Prompt: Restate the entries below exactly, and keep all images out of the answer.

Data in this exercise:
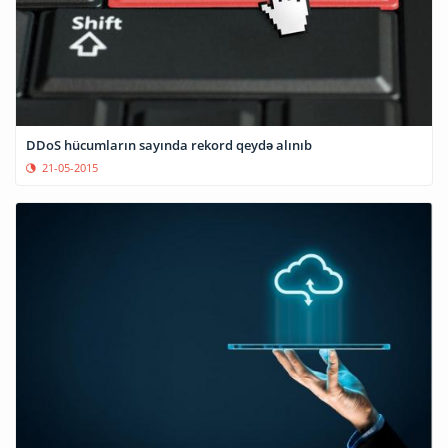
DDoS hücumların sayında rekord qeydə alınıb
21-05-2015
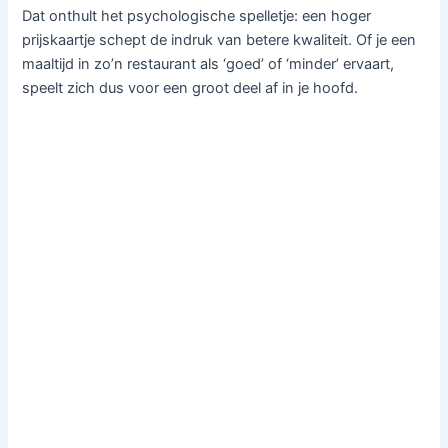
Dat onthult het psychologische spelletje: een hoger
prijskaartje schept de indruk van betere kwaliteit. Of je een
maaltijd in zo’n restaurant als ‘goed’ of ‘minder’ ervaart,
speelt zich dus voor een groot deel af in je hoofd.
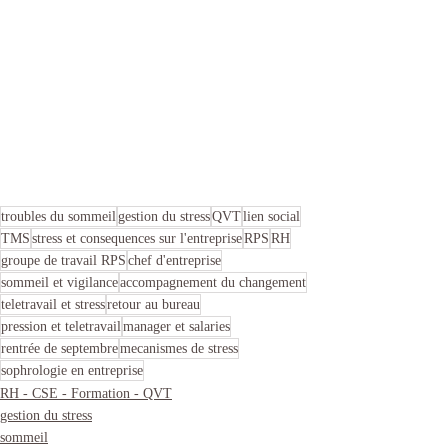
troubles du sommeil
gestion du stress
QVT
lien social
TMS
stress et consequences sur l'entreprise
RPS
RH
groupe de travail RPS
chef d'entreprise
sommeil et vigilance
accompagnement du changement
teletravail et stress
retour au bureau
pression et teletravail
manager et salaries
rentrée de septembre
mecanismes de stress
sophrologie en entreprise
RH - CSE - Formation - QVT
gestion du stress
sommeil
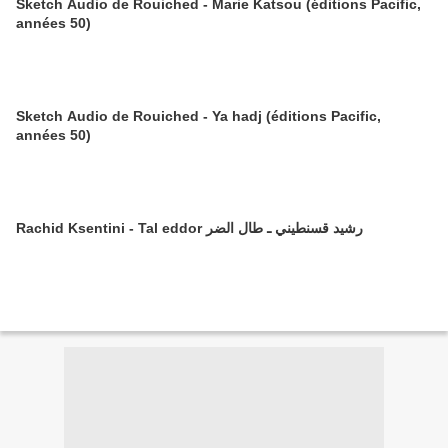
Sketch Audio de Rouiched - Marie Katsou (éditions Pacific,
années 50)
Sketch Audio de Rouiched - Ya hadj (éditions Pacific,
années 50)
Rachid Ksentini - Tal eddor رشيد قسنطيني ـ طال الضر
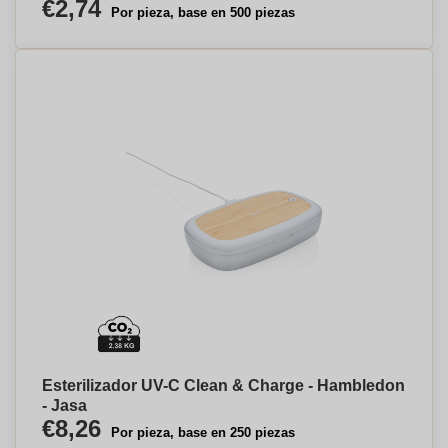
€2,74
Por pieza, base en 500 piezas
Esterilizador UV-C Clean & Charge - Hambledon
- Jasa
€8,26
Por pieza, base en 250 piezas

Answer to this exercise:
DDoS hücumların sayında rekord qeydə alınıb
21-05-2015
Dat onthult het psychologische spelletje: een hoger
prijskaartje schept de indruk van betere kwaliteit. Of je een
maaltijd in zo’n restaurant als ‘goed’ of ‘minder’ ervaart,
speelt zich dus voor een groot deel af in je hoofd.
troubles du sommeil
gestion du stress
QVT
lien social
TMS
stress et consequences sur l'entreprise
RPS
RH
groupe de travail RPS
chef d'entreprise
sommeil et vigilance
accompagnement du changement
teletravail et stress
retour au bureau
pression et teletravail
manager et salaries
rentrée de septembre
mecanismes de stress
sophrologie en entreprise
RH - CSE - Formation - QVT
gestion du stress
sommeil
Sketch Audio de Rouiched - Marie Katsou (éditions Pacific,
années 50)
Sketch Audio de Rouiched - Ya hadj (éditions Pacific,
années 50)
Rachid Ksentini - Tal eddor رشيد قسنطيني ـ طال الضر
€2,74
Por pieza, base en 500 piezas
Esterilizador UV-C Clean & Charge - Hambledon
- Jasa
€8,26
Por pieza, base en 250 piezas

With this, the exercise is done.